Il saluto di Dany fu prima di tutto uno schiaffo per averla fatta preoccupare in un modo simile e a questo da parte di Jon seguì un: "Beh, suppongo di essermelo meritato." Il secondo saluto fu invece un bacio sulle labbra che lo colse di sorpresa e al quale si abbandonò con piacere.
"Non farmi mai più prendere uno spavento del genere, razza di cretino..." Posò la sua fronte contro quella di Jon prima di abbassare lo sguardo sulle sue dita bendate. Non avrebbe potuto muoverle completamente per qualche settimana.
"Dimmi soltanto che i bambini stanno bene, sia quelli fuori che quelli dentro il tuo grembo."
Lei gli sorrise. "Stanno bene, tutti. Delle Sorelle del Silenzio hanno preso il cadavere di quello scemo e hanno cominciato a ripulirlo. Ma non ne voglio più sentire parlare."
"Nemmeno io, voglio solo te e i nostri piccoli..."
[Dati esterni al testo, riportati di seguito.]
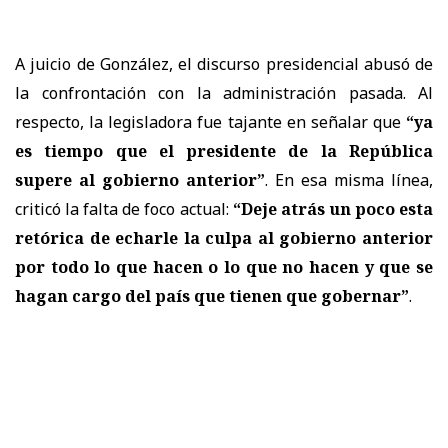
A juicio de González, el discurso presidencial abusó de
la confrontación con la administración pasada. Al
respecto, la legisladora fue tajante en señalar que
“ya
es tiempo que el presidente de la República
supere al gobierno anterior”
. En esa misma línea,
criticó la falta de foco actual:
“Deje atrás un poco esta
retórica de echarle la culpa al gobierno anterior
por todo lo que hacen o lo que no hacen y que se
hagan cargo del país que tienen que gobernar”
.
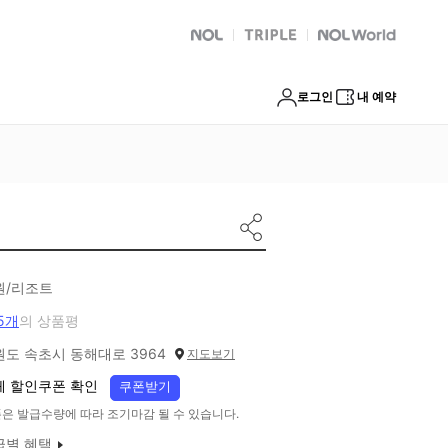
NOL
트리플
Global Interpark
로그인
내 예약
원/리조트
5개
의 상품평
원도 속초시 동해대로 3964
지도보기
체 할인쿠폰 확인
쿠폰받기
은 발급수량에 따라 조기마감 될 수 있습니다.
급별 혜택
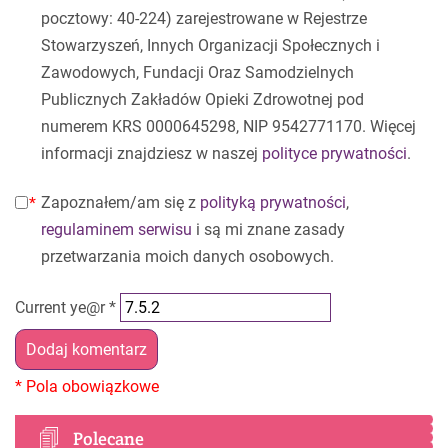
pocztowy: 40-224) zarejestrowane w Rejestrze
Stowarzyszeń, Innych Organizacji Społecznych i
Zawodowych, Fundacji Oraz Samodzielnych
Publicznych Zakładów Opieki Zdrowotnej pod
numerem KRS 0000645298, NIP 9542771170. Więcej
informacji znajdziesz w naszej
polityce prywatności
.
Zapoznałem/am się z
polityką prywatności
,
regulaminem serwisu
i są mi znane zasady
przetwarzania moich danych osobowych.
Current ye@r
*
Polecane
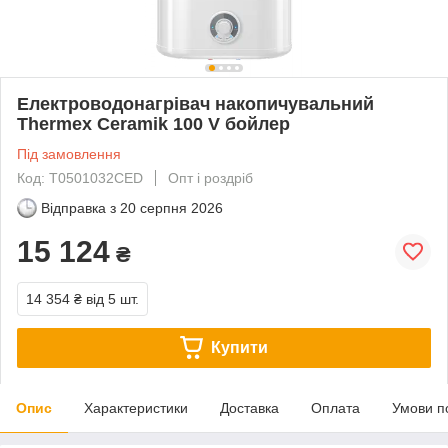
Електроводонагрівач накопичувальний
Thermex Ceramik 100 V бойлер
Під замовлення
Код: T0501032CED
Опт і роздріб
Відправка з
20 серпня 2026
15 124
₴
14 354 ₴
від 5 шт.
Купити
Опис
Характеристики
Доставка
Оплата
Умови п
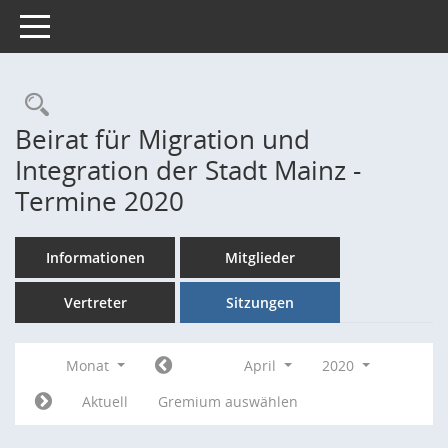
Toggle navigation
Rechercheauswahl
Beirat für Migration und
Integration der Stadt Mainz -
Termine 2020
Informationen
Mitglieder
Vertreter
Sitzungen
Monat
April
2020
Aktuell
Gremium auswählen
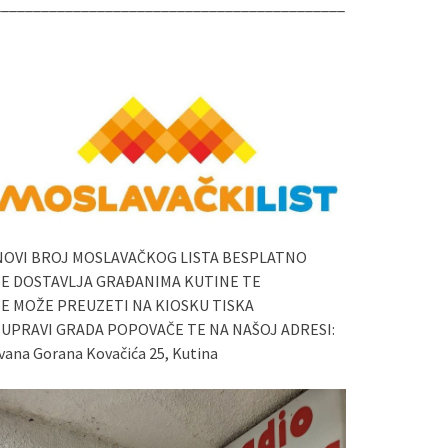
____________________________________________
NOVI BROJ MOSLAVAČKOG LISTA BESPLATNO
SE DOSTAVLJA GRAĐANIMA KUTINE TE
SE MOŽE PREUZETI NA KIOSKU TISKA
I UPRAVI GRADA POPOVAČE TE NA NAŠOJ ADRESI:
vana Gorana Kovačića 25, Kutina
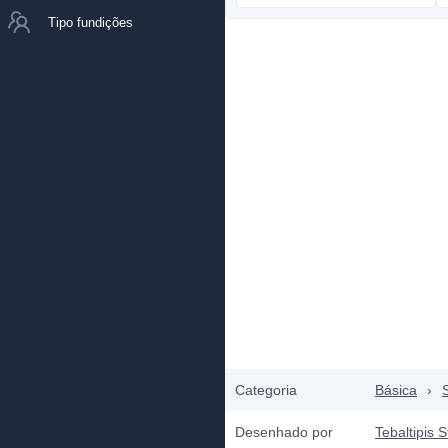
Tipo fundições
Categoria
Básica
›
Desenhado por
Tebaltipis S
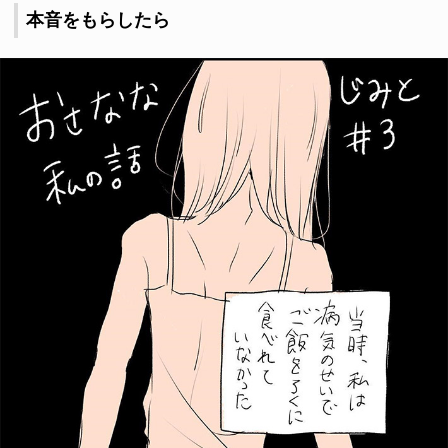
本音をもらしたら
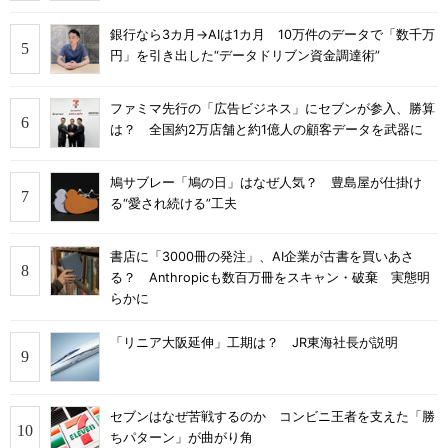
銀行なら3カ月→AIは1カ月 10万件のデータで「数千万
円」を引き出した“データドリブン資金調達術”
ファミマ先行の「広告ビジネス」にセブンが参入、勝算
は？ 全国約2万店舗と約1億人の顧客データを武器に
鳩サブレー「鳩の日」はなぜ人気？ 豊島屋が仕掛け
る“愛され続ける”工夫
書店に「3000冊の発注」、AI企業が古書を買いあさ
る？ Anthropicも数百万冊をスキャン・破棄 実態明
らかに
「リニア大阪延伸」工期は？ JR東海社長が説明
セブンはなぜ苦戦するのか コンビニ王者を支えた「勝
ちパターン」が曲がり角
Proprio allora si avvicinò un Maestro. Nelle sue rugose mani portava una fiala di un liquido bianco. "Chiedo perdono Maestà ma il Re ha bisogno del latte di papavero per riprendersi e riposare."
Dany ubbidì e si alzò dal lettino, abbandonando la stretta di mano di Jon. "Ora riposa amore mio, hai combattuto troppo oggi."
"Ma..."
"Niente ma. Parleremo dopo che avrai dormito. Fai bei sogni mio piccolo draghetto di neve." Lo baciò sulla fronte e uscì dalla tenda.
E solo allora ringraziò gli Dei per aver creato Jon Snow così coraggioso.